Personal and commercial cargo differs in a variety a ways, especially in the quantities shipped and the way they are freighted. Personal cargo, due to often-small quantities, will be carried either over air cargo, or through container cargo. With commercial cargo and its high volumes, you are often required to use bulk or break cargo. However, often, many do not understand the difference between bulk and break cargo. In this blog post, we look at just that in hope of educating you on the dynamics of bulk commercial freight forwarders and how cargo is handled.
Many people tend to interchange the terms on a day-to-day basis; however, these shipping terms are distinctively different from each other based on the cargo’s nature and its size, the capacity of the vessel, as well as the type of trade, infrastructure, to name a few.
As the term implies, this type of cargo involves commercial dry cargo for trade that is handled in high volumes. Items handled through bulk cargo are handled in bulk form; they loaded straight into the hold the vessel. Common cargo carried over bulk carrier ships include the likes of grains, coal, and cement to name a few, and there are various types of bulk carrier vessels depending on the capacities required.
The maximum cargo a bulk cargo vessel can carry is 400, 000 DWT (deadweight tonnage). They include the likes of the following.
- Very Large Carriers
- Chinamax/Valemax – 400,000 DWT Plus
- ULOC – 300,000 – 399, 999 DWT
- VLOC – 200,000 – 299, 999 DWT
- Capesize – 100,000 – 199, 999 DWT
- Panamax – 60,000 – 99,999 DWT
- Supramax – 50,000 – 59,999 DWT
- Handymax – 40,000 – 49,999 DWT
- Handy – < 40,000 DWT
These bulk carriers often hold the same structural design, where you have several cargo holds divided between the length of the carrier, but only comes with a single deck where the various cargo will be loaded or carried accordingly using cranes and more. The cargo holds may be used by one customer or several different customers.

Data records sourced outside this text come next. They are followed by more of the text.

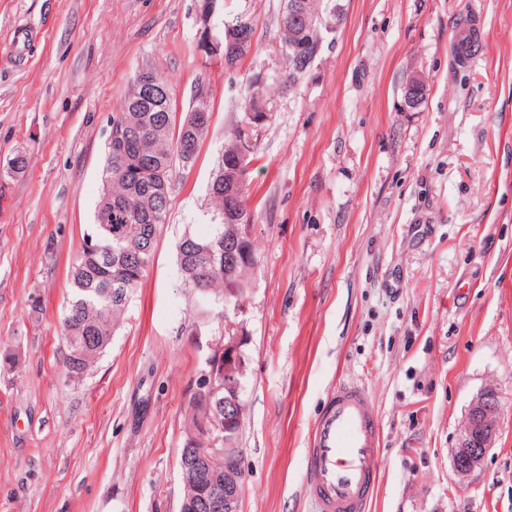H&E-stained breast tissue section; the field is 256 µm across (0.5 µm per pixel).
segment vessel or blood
<instances>
[{
  "label": "vessel or blood",
  "instance_id": "obj_1",
  "mask_svg": "<svg viewBox=\"0 0 512 512\" xmlns=\"http://www.w3.org/2000/svg\"><path fill=\"white\" fill-rule=\"evenodd\" d=\"M379 431L370 393L341 384L318 415L304 491L316 512H369L378 480Z\"/></svg>",
  "mask_w": 512,
  "mask_h": 512
}]
</instances>
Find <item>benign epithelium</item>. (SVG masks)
Masks as SVG:
<instances>
[{"instance_id": "1", "label": "benign epithelium", "mask_w": 512, "mask_h": 512, "mask_svg": "<svg viewBox=\"0 0 512 512\" xmlns=\"http://www.w3.org/2000/svg\"><path fill=\"white\" fill-rule=\"evenodd\" d=\"M306 13L296 2L288 7V24L307 30ZM147 67L139 69L134 81L132 100L136 104L155 103V94L149 91L152 80L145 77ZM426 86L418 79H410L405 86L404 102L410 108L417 107L422 101ZM224 352V368L217 372L213 369L201 370L195 380L196 391L215 401V405L224 406L233 412L230 420L240 421L244 405L239 392L237 375L244 373L245 359L240 350V342L235 336H224L220 342ZM497 400L492 389L477 394L468 408L461 425L457 446L453 449V466L457 475L465 478L477 469L488 450L494 447L497 434ZM224 447H219V443ZM238 449L232 447L231 439L226 437L214 440L210 452L198 457L197 471L210 484L209 494L198 504L205 512H238V503L246 483L245 468L227 465V461L236 459Z\"/></svg>"}]
</instances>
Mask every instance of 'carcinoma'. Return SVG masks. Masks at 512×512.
<instances>
[{
	"label": "carcinoma",
	"instance_id": "carcinoma-1",
	"mask_svg": "<svg viewBox=\"0 0 512 512\" xmlns=\"http://www.w3.org/2000/svg\"><path fill=\"white\" fill-rule=\"evenodd\" d=\"M291 2L284 0L281 17V52L290 85L310 68L317 52V48H311L304 60L295 55L293 46L316 40V34L300 37L288 28ZM304 8L317 27L325 16L336 18V0H304ZM241 27L254 30L251 22L238 16L224 19L220 42L224 65L230 69L245 57L234 41ZM211 117L205 100L179 119L170 100L162 112L147 107L132 112L128 92L120 111L112 113L103 191L96 224L89 235L97 251L89 258L81 249L74 257L71 299L61 323V337L68 349L63 368L69 379L82 380L110 345L117 319L153 261L157 236L169 212L176 165L185 160L182 150L197 156ZM270 117L266 95L246 97L240 122L214 166L209 188L214 224L206 235L185 234L176 245L184 282L195 291L198 306L206 314L215 310L224 314V299L235 302L244 294L248 286L246 270L255 265L251 239L224 234V224L234 209L248 210L244 190L252 149H244V142L256 135ZM245 119L252 125L247 131L241 125ZM187 411L190 425L180 449L178 472L182 499L196 500L202 489L185 473V454L197 456L203 440L218 437L226 415L224 409L194 391L189 395Z\"/></svg>",
	"mask_w": 512,
	"mask_h": 512
}]
</instances>
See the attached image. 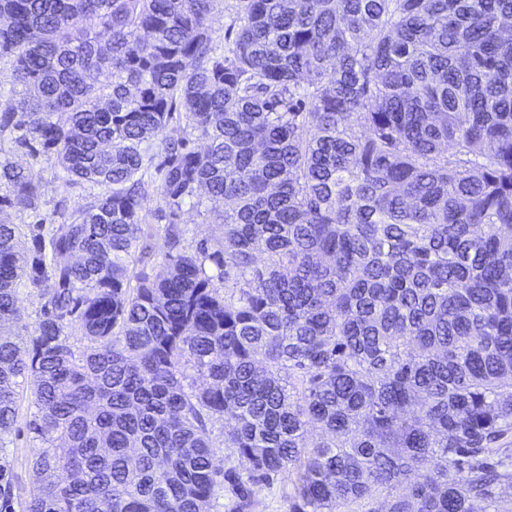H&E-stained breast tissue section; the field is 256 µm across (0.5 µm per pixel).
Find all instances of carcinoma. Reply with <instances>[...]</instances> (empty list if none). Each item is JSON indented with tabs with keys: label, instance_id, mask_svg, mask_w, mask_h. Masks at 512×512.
<instances>
[{
	"label": "carcinoma",
	"instance_id": "1",
	"mask_svg": "<svg viewBox=\"0 0 512 512\" xmlns=\"http://www.w3.org/2000/svg\"><path fill=\"white\" fill-rule=\"evenodd\" d=\"M216 2L0 0V141L102 188L26 253L0 224V512L25 377V512H255L287 475L289 512H509L512 0H239L221 41ZM200 189L223 233L189 249ZM2 205L42 191L0 158ZM20 293L19 301L17 303L18 318L20 325H28L32 328L39 316L40 300L38 293L34 289H25ZM36 409L30 387L25 383L20 389L19 414L11 434L6 437V448L13 458L12 499L15 512H22L31 490L38 481L28 466L29 457L41 448L42 442L29 430ZM228 425H229V421L227 419H225V418H224L223 421H218L215 424V428H214V432H213V438H214V441H215V445L217 447H220V448H215L216 449L215 464L220 469H227V468H230V467H234V468H237V469H242L244 462L238 460V458H236V457L228 458L227 457V452L224 451V447L222 445V441L224 439L223 438L224 426L227 427Z\"/></svg>",
	"mask_w": 512,
	"mask_h": 512
}]
</instances>
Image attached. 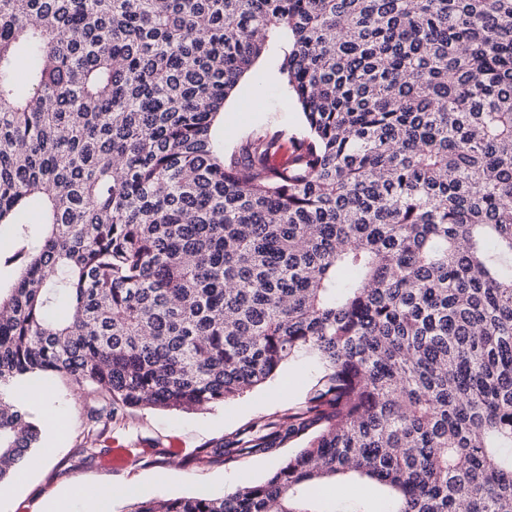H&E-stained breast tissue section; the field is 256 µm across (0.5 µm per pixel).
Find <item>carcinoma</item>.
I'll return each instance as SVG.
<instances>
[{
	"label": "carcinoma",
	"mask_w": 512,
	"mask_h": 512,
	"mask_svg": "<svg viewBox=\"0 0 512 512\" xmlns=\"http://www.w3.org/2000/svg\"><path fill=\"white\" fill-rule=\"evenodd\" d=\"M157 2L0 0V484L24 384L110 423L309 355L302 403L184 459L281 466L125 512H512V0ZM273 30L303 119L226 149Z\"/></svg>",
	"instance_id": "carcinoma-1"
}]
</instances>
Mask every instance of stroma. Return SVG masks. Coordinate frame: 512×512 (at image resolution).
<instances>
[{"mask_svg": "<svg viewBox=\"0 0 512 512\" xmlns=\"http://www.w3.org/2000/svg\"><path fill=\"white\" fill-rule=\"evenodd\" d=\"M281 60L279 45L270 44L241 79L224 106L223 123L217 129L221 143L231 145L265 124L293 127L299 123L300 111L288 97L279 74ZM318 373L313 360L302 358L285 364L264 386L221 405L186 412L133 411L123 425L109 428L95 448L90 445L91 432L96 428L91 410L105 405V396L80 393L61 380L49 383L53 406L64 425L60 437H44L45 443L55 445V458L43 466L38 451H31L18 473L15 495L0 500V512H48L76 483L83 484L89 493L87 512H95L93 495L103 485L135 486V497L141 499L220 494L261 481L279 466V459L255 458L230 472L220 467L197 470L186 465L182 456L256 417L302 402ZM114 439L135 454L120 470L105 468L100 454Z\"/></svg>", "mask_w": 512, "mask_h": 512, "instance_id": "35a3bbf8", "label": "stroma"}]
</instances>
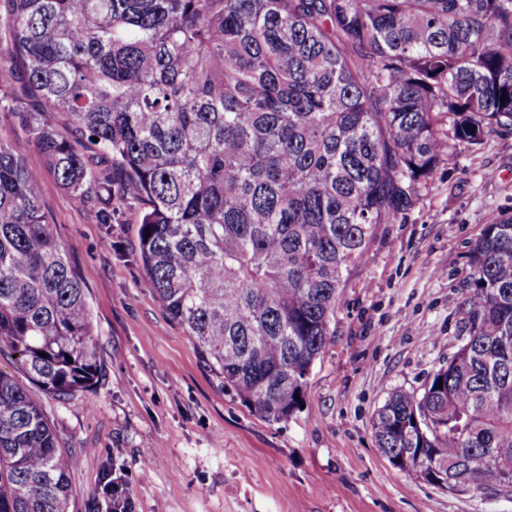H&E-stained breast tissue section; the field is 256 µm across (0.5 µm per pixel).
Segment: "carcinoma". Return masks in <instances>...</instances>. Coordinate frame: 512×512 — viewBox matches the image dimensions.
<instances>
[{"label":"carcinoma","instance_id":"1","mask_svg":"<svg viewBox=\"0 0 512 512\" xmlns=\"http://www.w3.org/2000/svg\"><path fill=\"white\" fill-rule=\"evenodd\" d=\"M44 169L0 140V353L49 395L96 383L87 288L44 210L138 201L147 283L252 412L305 399L351 268L448 142L512 127V0H0ZM68 120L72 136L51 117ZM470 326L378 447L426 483L512 492V212L472 248ZM442 386H437L438 381ZM76 457L0 371V512H68Z\"/></svg>","mask_w":512,"mask_h":512}]
</instances>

Bulk cargo handling requires different infrastructure, and need to be loaded on dedicated terminals, and the type of vessels are essentially either gearless (vessels do not come with loading equipment) and geared (vessels come with own loading equipment). No cargo is carried on the deck of the vessels. Freight charges for bulk cargo are based on metric ton against the quantity of cargo loaded.